Again, thank you very much for taking your time to look at my problem.
On 12. aug 2005, at 21:34, Greg Guerin wrote:
Stian Lavik wrote:
Thanks very much. But this was not the problem. And I have used long
command lines before, withou getting this problem.
Please provide a complete example that demonstrates the problem,
along with
a precise description of how to cause the problem and exactly what
it looks
like.
Example that does work perfectly:
'echo asdjhasakvjnaerkufniunaiudnvai rfavuicans dofivja rpf
asdfpasodjf j fvasid fas dfasdofijasdofiasovcinsaodifnsaoidfv sd
vsdfvsodivjasodijfaosihjfasokdjhf\303\246PEORF\303\206POWeijfsavsdfs
dflajds\303246lkj\303\246p\302\250falsdijf alskdjf alksdj fasf asdf'
In this command, the line break works as expected, and resizing the
Terminal window also works as expected.
Example where trouble begins:
'java sadfljsdfaisjdfas fas dofiajsdoifjasodimosaidjfo asidjf asdf
asdfijasdofijasodfijasodifja sdf asdfoiasjdflkasjdf\303\270iasjerfoaf
sa doifjs odijf asldjf oasidjf oasidj asdfasdfasoiejf alkf aslkdjf
kdjf laskdj flksajdaslkdjf alskdjf'
In this case, as I type in the nonsense, after typing the full line,
my insertion point does start over on the last line when it is full,
in stead of jumping one line down as expected. However (important):
my java commands *executes* as expected (no arguments lost), so this
is only an annoying problem with display, it seems. And just to be
clear on this point: This is a problem *before* I hit the RETURN key,
before I actually ask Terminal to execute the command.
It is as if the Terminal does the right thing (insertion point jumps
to a new line), but it forgets to take it to new line when
displaying. This way, it sometimes gets hard to read what commands
and arguments I'm actually asking it to execute. I guess another way
to put this could be to say that if Terminal moved all display of
previous printed text upwards, there would be no problem. Somehow,
maybe Terminal *thinks* that the next available line in the display
is the same line it already is on. Sometimes it even jumps *up* a
line. (Sounds like it doesn't count the lines correctly for the
output to the window, or something.)
If I later resize the Terminal window, that helps nothing in this
latter case. It does stretch the text/change it in some way, but I
have not been able to find any particular pattern, it is very confusing.
A list of the Terminal window settings would also be helpful,
including your terminal emulation options (the TERM env-var).

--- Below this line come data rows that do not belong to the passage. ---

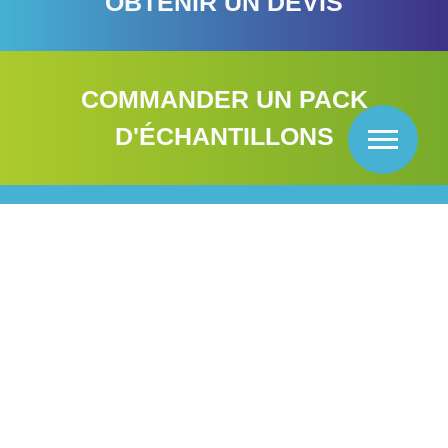
OBTENIR UN DEVIS
COMMANDER UN PACK
D'ÉCHANTILLONS
TRANSFORMEZ VOS
SUPPORTS DÈS AUJOURD'HUI
ET MAXIMISEZ VOTRE
POTENTIEL IMPRIMÉ...
Prendre Contact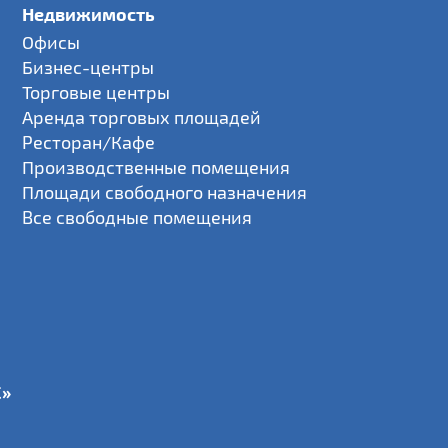
Недвижимость
Офисы
Бизнес-центры
Торговые центры
Аренда торговых площадей
Ресторан/Кафе
Производственные помещения
Площади свободного назначения
Все свободные помещения
С»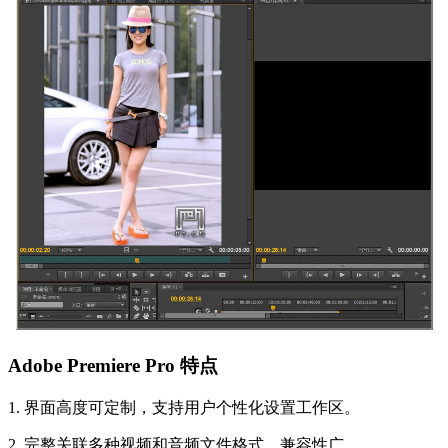
Adobe Premiere Pro 特点
1. 界面高度可定制，支持用户个性化设置工作区。
2. 完整关联多种视频和音频文件格式，兼容性广。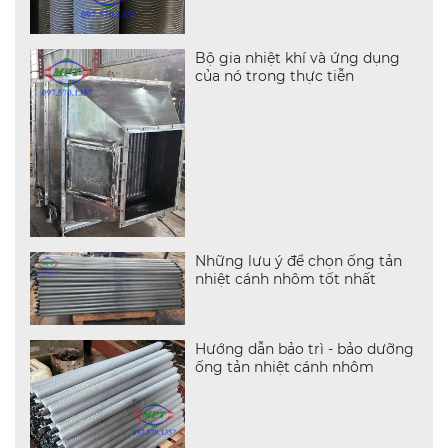
Bộ gia nhiệt khí và ứng dụng
của nó trong thực tiễn
Những lưu ý để chọn ống tản
nhiệt cánh nhôm tốt nhất
Hướng dẫn bảo trì - bảo dưỡng
ống tản nhiệt cánh nhôm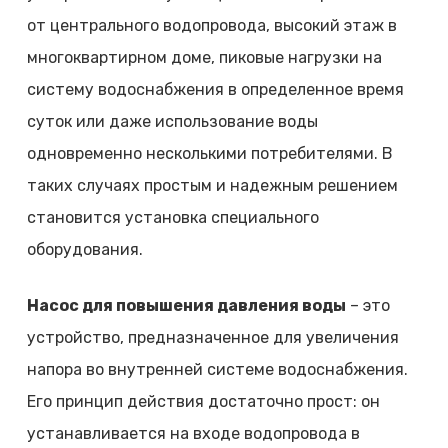
от центрального водопровода, высокий этаж в
многоквартирном доме, пиковые нагрузки на
систему водоснабжения в определенное время
суток или даже использование воды
одновременно несколькими потребителями. В
таких случаях простым и надежным решением
становится установка специального
оборудования.
Насос для повышения давления воды
– это
устройство, предназначенное для увеличения
напора во внутренней системе водоснабжения.
Его принцип действия достаточно прост: он
устанавливается на входе водопровода в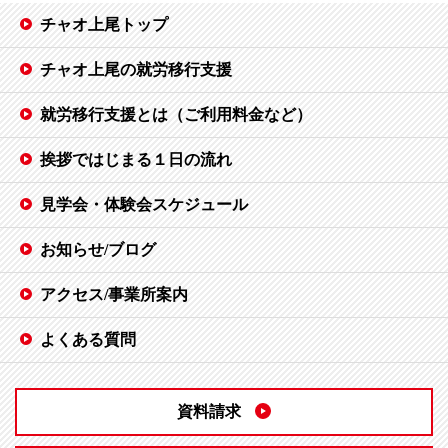
チャオ上尾トップ
チャオ上尾の就労移行支援
就労移行支援とは（ご利用料金など）
挨拶ではじまる１日の流れ
見学会・体験会スケジュール
お知らせ/ブログ
アクセス/事業所案内
よくある質問
資料請求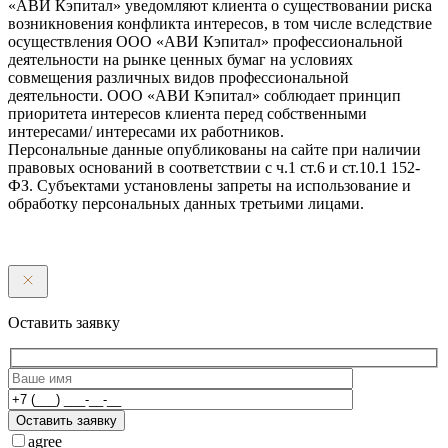
«АВИ Кэпитал» уведомляют клиента о существовании риска
возникновения конфликта интересов, в том числе вследствие
осуществления ООО «АВИ Кэпитал» профессиональной
деятельности на рынке ценных бумаг на условиях
совмещения различных видов профессиональной
деятельности. ООО «АВИ Кэпитал» соблюдает принцип
приоритета интересов клиента перед собственными
интересами/ интересами их работников.
Персональные данные опубликованы на сайте при наличии
правовых оснований в соответствии с ч.1 ст.6 и ст.10.1 152-
ФЗ. Субъектами установлены запреты на использование и
обработку персональных данных третьими лицами.
Оставить заявку
Оставить заявку
agree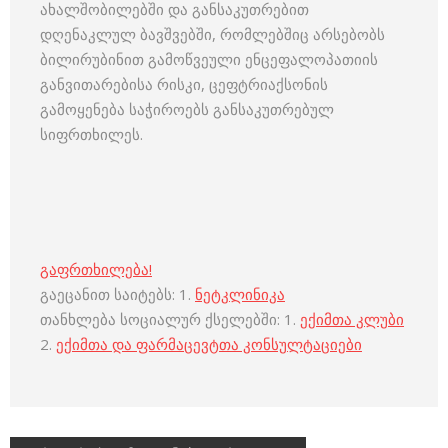
ახალშობილებში და განსაკუთრებით
დღენაკლულ ბავშვებში, რომლებშიც არსებობს
ბილირუბინით გამოწვეული ენცეფალოპათიის
განვითარებისა რისკი, ცეფტრიაქსონის
გამოყენება საჭიროებს განსაკუთრებულ
სიფრთხილეს.
გაფრთხილება!
გაეცანით საიტებს: 1.
ნეტკლინიკა
თანხლება სოციალურ ქსელებში: 1.
ექიმთა კლუბი
2.
ექიმთა და ფარმაცევტთა კონსულტაციები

Escape non-ASCII characters: On.
Option-click to position cursor: Off.
Paste newlines as carriage returns: On.
Strict VT-100 keypad behaviour: Off.
Reverse linewrap: On.
Audible bell: On.
Visual bell: Off.
Since you also have long command lines that don't show the problem, I
suggest providing an example of a long command line that DOESN'T
show the
problem, so we have a comparison.
See above
Your email program or the list-server might wrap long lines, so you're
going to have to visually indicate exactly where you actually hit the
RETURN key, and also where the incorrect line-overwriting occurs.
As for RETURN keys, I didn't hit it myself, and to where and when
Terminal decides to jump to a new line in its display when using java
as the first command is inconsistent, as far as I can see.
In short, please be specific and detailed.
One other thing to try is dragging your Terminal window wider, and
see if
it changes where the problem occurs. Resizing Terminal windows
changes the
shell-vars that indicate window size (COLUMNS and LINES), and sends
signals
to running apps that want to learn of the change.
See above.
After rereading your original description, along with your
followups, the
only thing I can think of is that some shell or environment
variable has
been incorrectly set to a CR (0x0D) when it should be a LF (0x0A). I
suggest checking your shell-startup config-files, opening them in
an editor
that can show all invisible chars.
When an isolated CR is emitted in a Terminal window, it moves the
cursor to
the beginning of the line. I'm assuming that's what you mean by
"overwrite
the text already on the same line" in your original post, though I can
imagine other line-overwriting behavior that involves backspaces.
You can demonstrate the behavior of CR-only line-terminators by
editing a
text file with multiple lines in Xcode or Project Builder, then
changing
the file's format to have CR-only line-endings. Then 'cat' the
file in
Terminal. All the lines should overwrite on a single line.